Ben olayları anlatırken dikkatlice dinledi ikiside.

Yaprak: işte böyle. Pişmanım ama. İstemeden yaptım.
Damla: yapacak bir şey yok.
Oğuz: aman şu sarı fırtınadan uzak dur. Onun sağı solu belli değil.
Yaprak: yok ya. Bir şey yapamaz.
Damla: Oğuz haklı ilk defa. Bence de, yine de ona çok bulaşma sen.
Yaprak: peki.

🖤🖤🖤

Öğle yemeği yemek için yemek alıyordum. Ama, geçen gün Barış'ın yanında gördüğüm kız üstüme yemek dökene kadar her şey normaldi.

Yaprak: ya yavaş olsana!
Melisa: ayy pardon canım ya. Sakarlık, ne yaparsın işte. İstersen sileyim üstünü.
Yaprak: yok tamam. Ben hallederim.
Melisa: peki, sen bilirsin.

Üstümü silerek tuvalete gittim. Ben üstümü silerken aynadan beni izleyen Barış'ı görmemle yerimde sıçramam bir oldu.

Yaprak: napıyorsun burda?!
Barış: şş şş, önce sessiz ol.
Yaprak: kızlar tuvaletinde ne işin var senin?
Barış: değişik fantezilerim var. Olamaz mı?
Yaprak: uzatma. Benden ne istiyorsun?

Yaslandığı kapıdan kalktı ve elleri cebinde üstüme doğru gelmeye başladı. Ben de ne yapacağımı bilmediğim için geri gittim. En son duvara toslayınca kaçacak yerim kalmadığını anladım.

Yüz ifadesi birden değişti ve sinirli bir şekilde üstüme geldi. Önümde durdu ve önce kapıya baktı sonra, iki koluyla da beni duvarla arasına aldı.

Gözleri kırmızı olmuştu. Galiba hala söylediklerimin etkisindeydi. Ama bu sefer gözlerinde daha farklı bir şey vardı: kin, nefret ve öfke...
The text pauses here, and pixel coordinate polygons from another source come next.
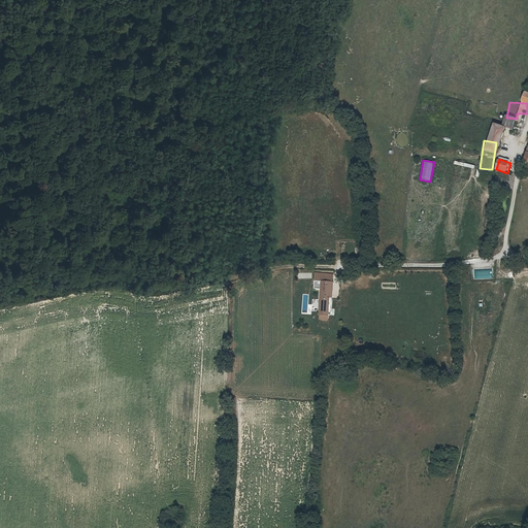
[(494,176),(488,176),(487,184),(492,184),(502,185),(504,172),(495,171),(494,176)]
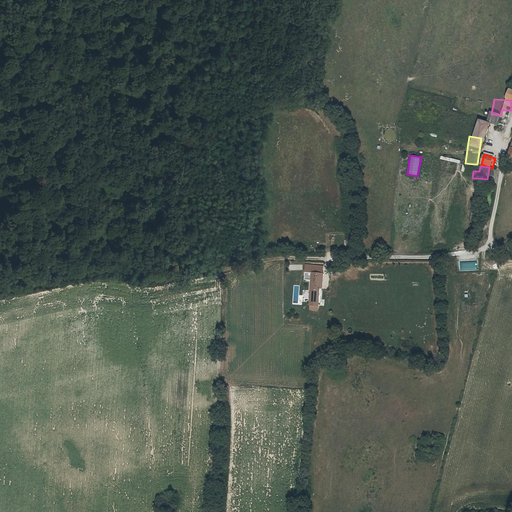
[(309,279),(307,304),(316,304),(318,279),(309,279)]
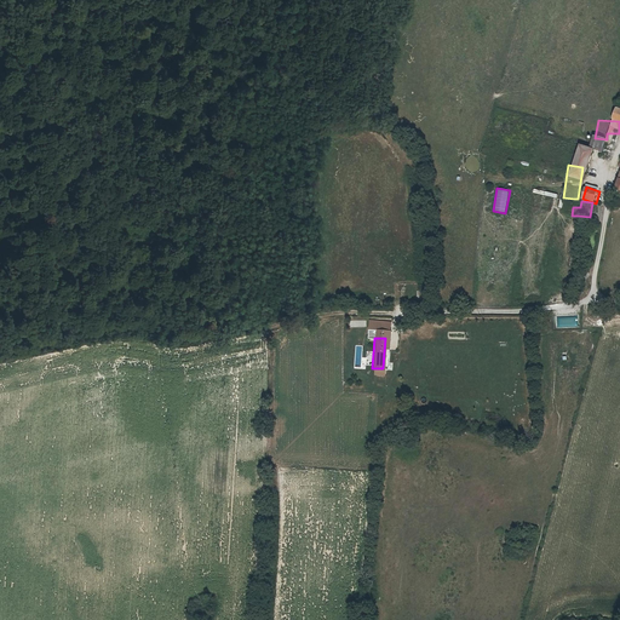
All buildings are outlined.
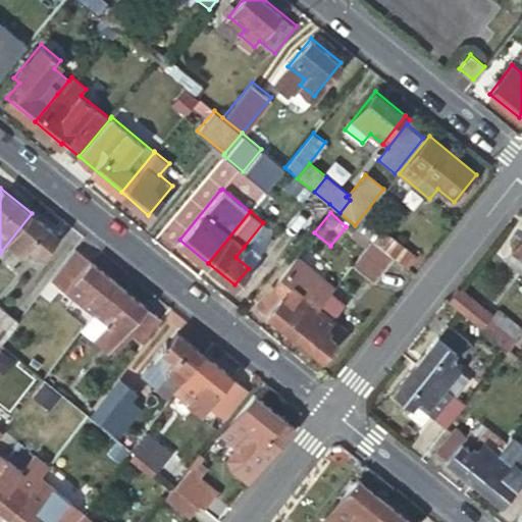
[(59,236),(32,213),(0,253),(0,255),(13,265),(25,250),(38,261),(59,236)]
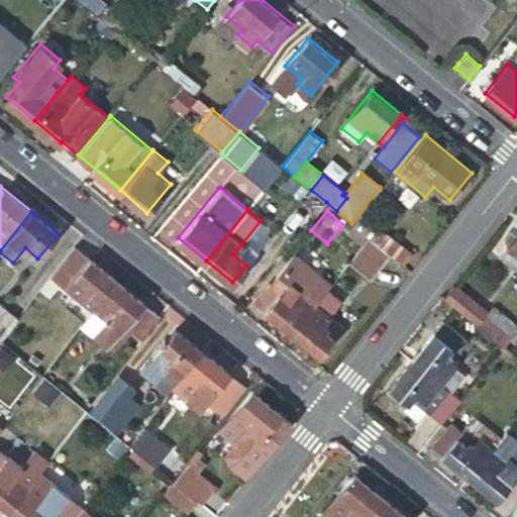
[(360,214),(352,224),(369,237),(374,241),(382,231),(360,214)]
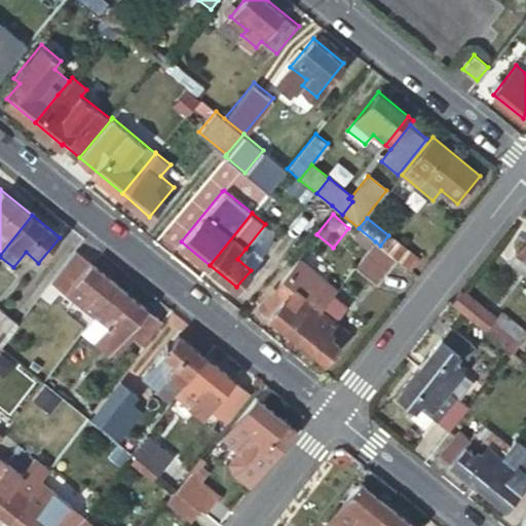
[(399,261),(391,255),(380,246),(375,241),(354,266),(378,286),(399,261)]
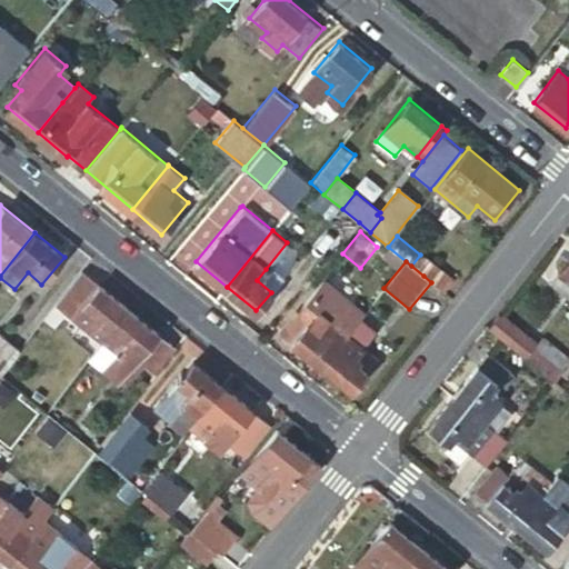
[(568,261),(551,283),(568,298),(568,261)]
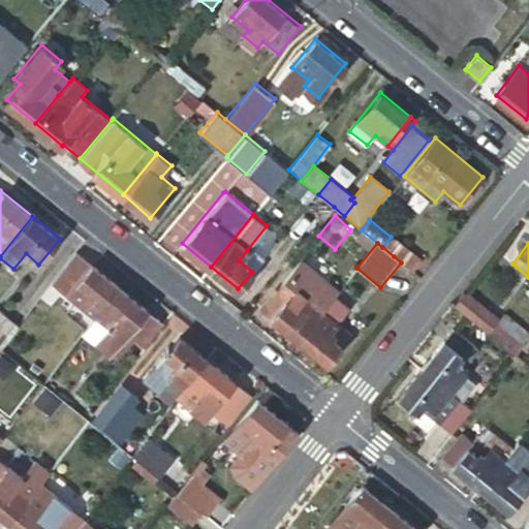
[(401,262),(413,273),(424,260),(403,244),(394,256),(401,262)]
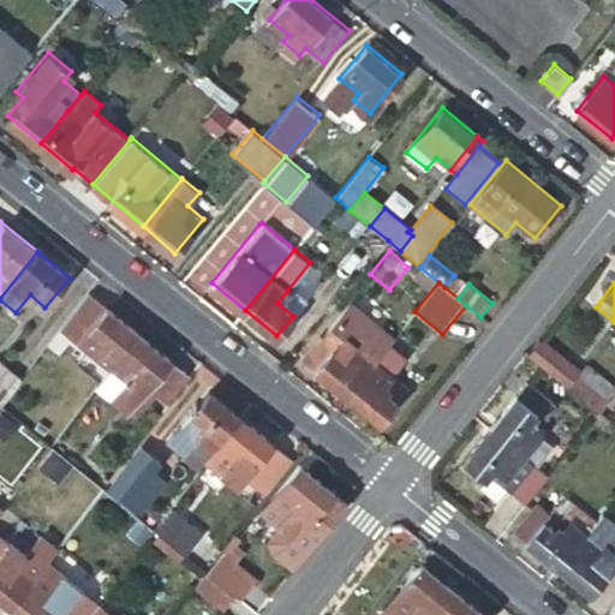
[(303,303),(287,291),(278,303),(293,316),(303,303)]
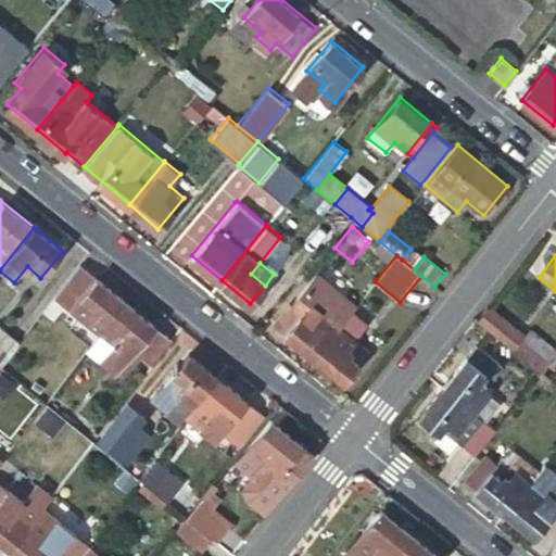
[(101,333),(127,303),(98,279),(80,266),(57,297),(87,321),(101,333)]
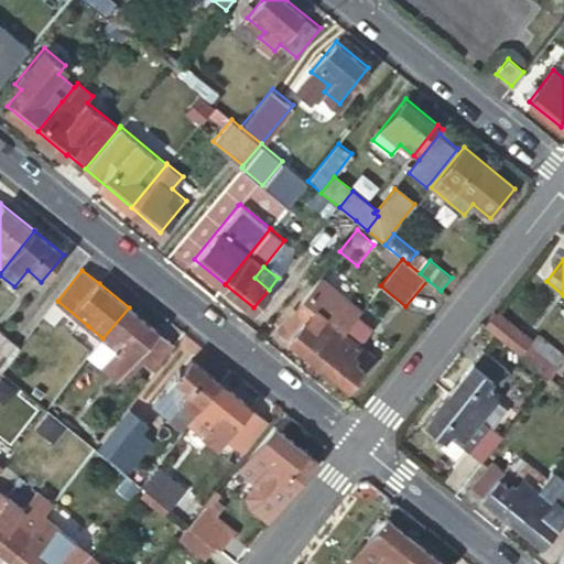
[(279,327),(318,360),(345,328),(356,315),(359,311),(322,279),(296,310),(294,308),(279,327)]
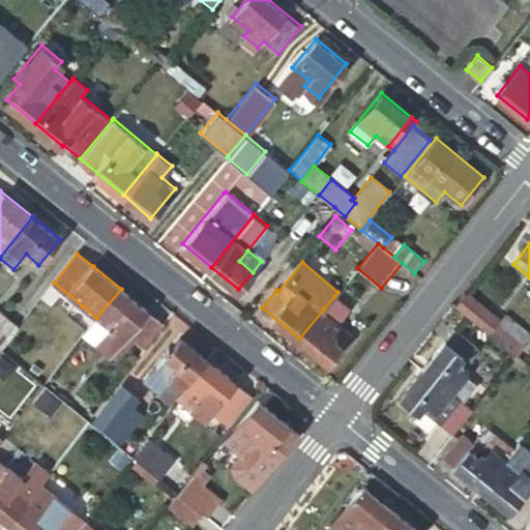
[(162,322),(121,289),(96,318),(84,334),(112,357),(129,336),(142,346),(162,322)]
Barış: bana geçmişimi hatırlattın. Ve bunu bedelini ödeyeceksin küçük.
Yaprak: ö-özür diledim işte senden.
Barış: özür dilemekle olmuyor o işler. Şu anda burda olmanın sebebi benim. O üstüne yemeği ben döktürttüm. Ve şimdi de sana burda hesap sorucam.
Yaprak: sen iğrenç birisin! Pişman oldum, bilmiyorum dedim. Özür diledim. Hala ne istiyorsun?!
Barış: benim canımı fena halde sıkıyorsun!
Yaprak: tamam o zaman bulaşma bana!
Barış: öyle kolay kurtulacağını mı sandın?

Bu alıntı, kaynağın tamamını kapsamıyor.